▶ [Task to complete]: Your answer should consist only of the lines from the line containing "left ankle: (629, 2072, 23)" through the last line below, each repeated exactly.

▶ [Data records]:
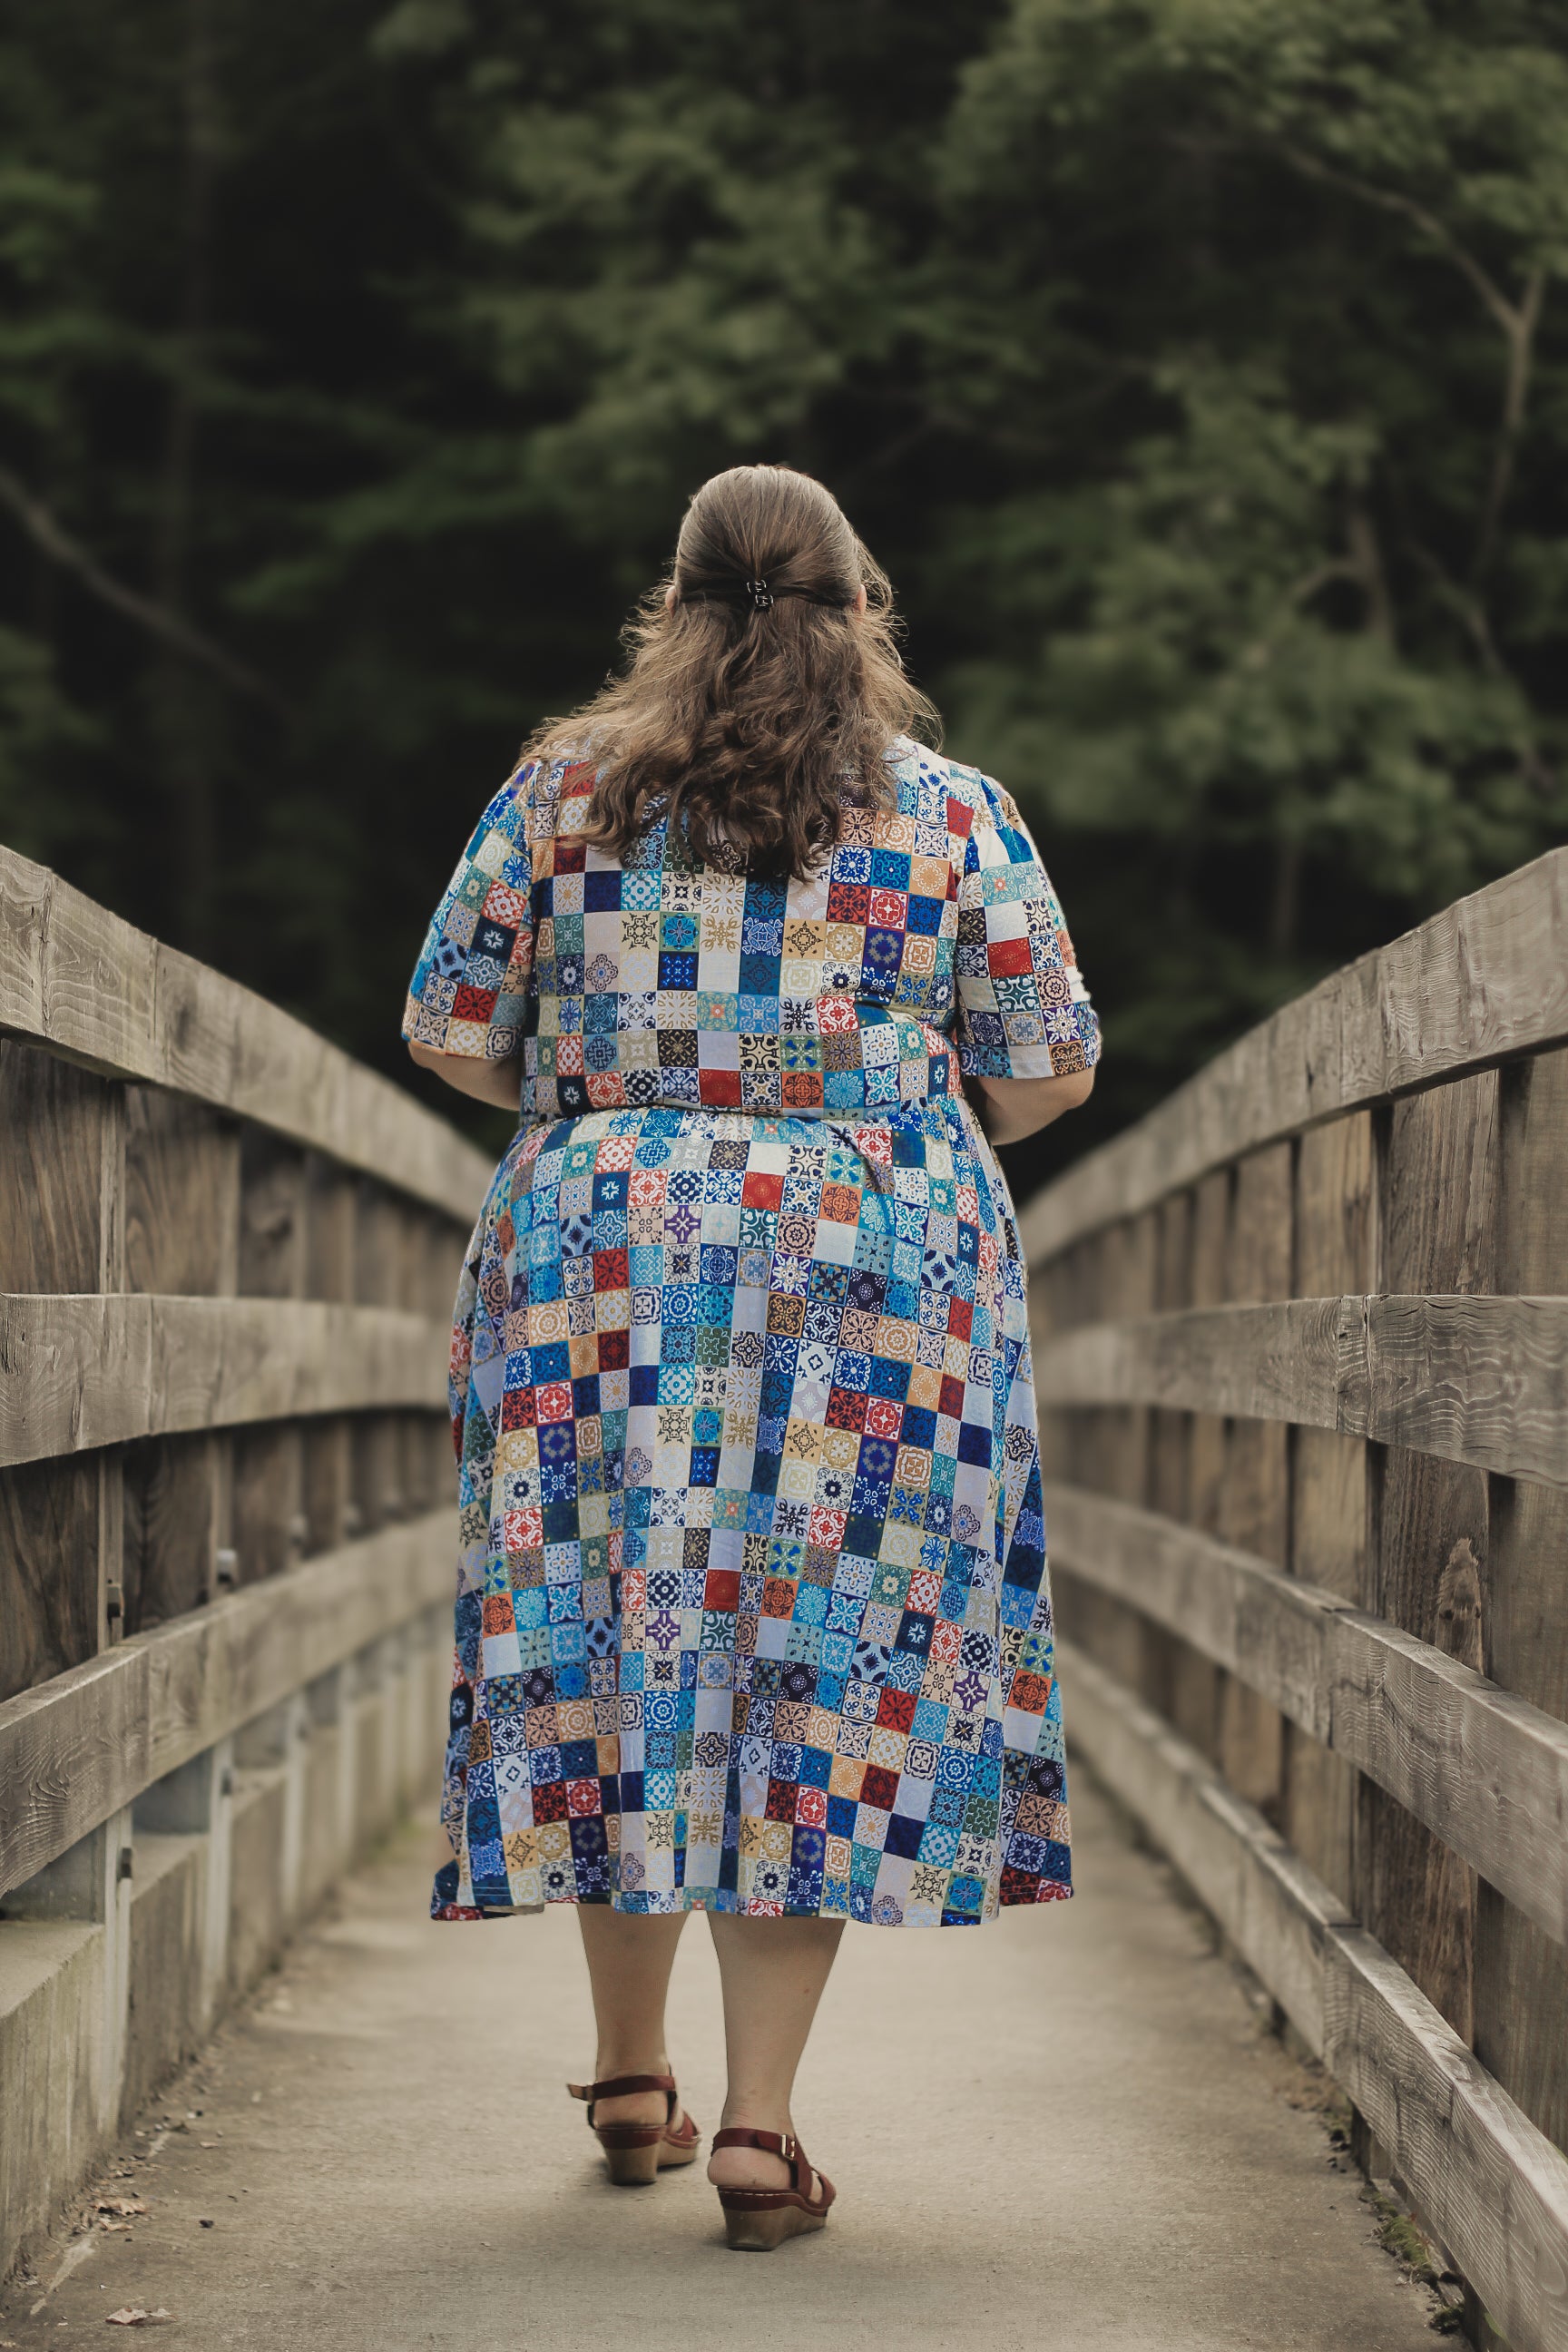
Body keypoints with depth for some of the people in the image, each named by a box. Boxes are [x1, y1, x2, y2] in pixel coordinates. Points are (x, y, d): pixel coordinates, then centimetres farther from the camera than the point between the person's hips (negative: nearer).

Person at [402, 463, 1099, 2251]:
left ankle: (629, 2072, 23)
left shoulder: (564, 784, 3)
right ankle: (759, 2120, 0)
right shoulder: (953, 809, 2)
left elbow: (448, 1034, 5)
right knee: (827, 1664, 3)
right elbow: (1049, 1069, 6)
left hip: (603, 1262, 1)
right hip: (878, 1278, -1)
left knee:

▶ [Result of this exercise]:
left ankle: (629, 2072, 23)
left shoulder: (564, 784, 3)
right ankle: (759, 2120, 0)
right shoulder: (953, 809, 2)
left elbow: (448, 1034, 5)
right knee: (827, 1664, 3)
right elbow: (1049, 1069, 6)
left hip: (603, 1262, 1)
right hip: (878, 1278, -1)
left knee:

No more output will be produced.